We've all had to hire a tradie at one point or another, so how do you know if they're the real deal?
Whether you need a wall painted, a toilet fixed or a whole extra living space added to your house, the internet has once more made it easier and faster to get the job done.
Thanks to social media, we can rustle up personal tradie recommendations from friends and family with a few taps on a keyboard. Meanwhile, apps like Hipages allow us to track down a local tradesperson who’ll be available when we need them, at a competitive price.
But there is reason to beware and check your tradies qualifications before you hire them.
From renos to repairs, Aussies spend a combined $73 billion on trade services each year says hipages Chief Customer Officer, Stuart Tucker.
Home renovations are something Aussies are happy to spend big on, especially when housing in some places is unaffordable and purchasing a fixer-upper or extending an existing home may be more economically viable.
Unfortunately, a third of homeowners don’t check their tradesperson’s license before they hire resulting in shonky work and loss of money.
“This puts them at risk of having dodgy home improvement works carried out by ‘fake tradies’ - individuals claiming to be tradespeople without qualifications or licenses,” Tucker says.
The biggest risk of working with an unqualified tradesperson is a bodgy job that can cause significant damage to your home – with potential sizable repair costs.
Then there are the hapless homeowners that have stumped up a hefty deposit, but the work never gets done or they don't see their money again.

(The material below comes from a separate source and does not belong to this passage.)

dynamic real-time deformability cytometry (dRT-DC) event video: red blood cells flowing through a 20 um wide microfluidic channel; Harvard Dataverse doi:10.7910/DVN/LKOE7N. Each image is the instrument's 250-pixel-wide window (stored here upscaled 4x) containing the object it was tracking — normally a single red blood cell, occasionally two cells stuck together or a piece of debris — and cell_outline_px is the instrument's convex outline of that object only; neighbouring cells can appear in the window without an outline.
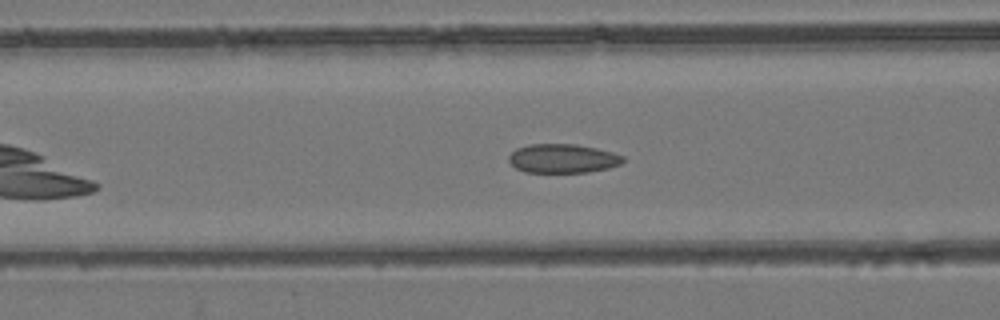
{"species": "common noctule bat (a hibernating species)", "species_latin": "Nyctalus noctula", "temperature_condition": "room temperature", "stored_images_in_passage": 33, "camera_frame_rate_fps": 3000, "um_per_image_px": 0.085, "animal": {"sex": "female", "body_mass_g": 24.6, "forearm_length_mm": 56.2}, "frame": {"image": 1, "passage_image": 9, "time_ms": 2.667, "image_size_px": [1000, 320], "cell_outline_px": [[624, 160], [620, 164], [608, 168], [588, 172], [524, 172], [516, 168], [508, 160], [508, 156], [516, 148], [528, 144], [576, 144], [596, 148], [612, 152], [624, 156]], "centroid_in_image_um": [47.82, 13.46], "position_along_channel_um": 118.8, "area_um2": 19.31}}
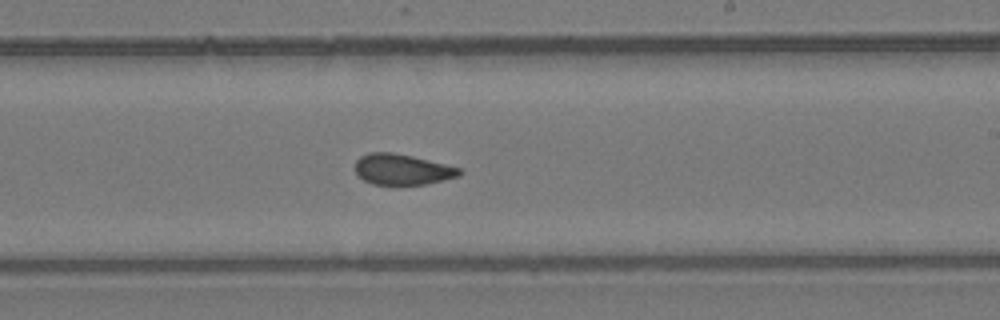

All sounding a little hypothetical? Spare a thought for those caught up in the 2010 Australian Government funded multi-billion-dollar home insulation program. Hipages report more than 200 house fires and at least four deaths were reportedly caused by poor installation of insulation by ‘dodgy’ installers.
Here’s how to safeguard yourself and your house from falling victim to unlicensed tradesmen.
What to watch for
Checking the license of any tradesperson you hire is very important, though it can be tricky for consumers to navigate. Tucker says each state has different requirements for different trades based on the size or value of the job.
When it comes to builders, this quick guide identifies the governing bodies for each state and when a license is required:
- NSW: Department of Fair Trading. A license is needed for work valued over $5,000
- VIC: Victorian Building Authority. A license is needed for work valued over $10,000
- QLD: QLD Building and Construction Commission. A license is needed for work valued over $3,300
- WA: Western Australian Building Commission. A license is needed for work valued over $20,000
- SA SA Consumer and Business Services. A license is needed for work valued over $12,000
- NT NT Building Practitioners Board. A license is needed for work valued over $12,000
- TAS Department of Justice. Determined by level of risk
- ACT Department of Environment & Sustainable Development. If a building approval is required
“We make it easy on the Hipages app by displaying all received license numbers on our profiles, and where relevant, we also show if they’re limited to a particular job size based on their license, trade category and state they service,” Tucker says.
You can also check up on them at LicensedTrades.com.au.
Other steps to stay safe
Checking licenses aside, here are some of the other key steps you should take before the tradesman starts your job.
- Ask for examples of work. Take a look at previous projects to get an idea of the standards you can expect and if the work aligns with your plans.
- Read online recommendations, including online reviews or client feedback.
- Ensure their insurance - and your home insurance, if relevant - covers them while they work at your home.
- Keep track of all interactions, records and receipts you have with the tradesperson or company throughout the process.
- Be wary of those that ask for large upfront payments.
Help, it’s already happened
If you’re already the not-so proud owner of some shoddy work – or a shonky salesman that’s taken your money and run, there are steps you can take.
Start by talking to your tradie directly and calmly explain the issue you have. If you can’t resolve it between you, get in touch with the company they work for directly. Provide them with copies of records and receipts of work carried out or planned and explain what your concerns are and what you want to happen.
If the direct approach isn’t effective, you may be able to lodge an official complaint with the consumer department in your state or the agency for your state listed above.
They will likely ask for records of all interactions, so have them handy.
At the end of the day, most tradies are looking to leave another satisfied customer on their books. But it’s always best to safeguard yourself and be prepared by doing the checks and balances before you begin.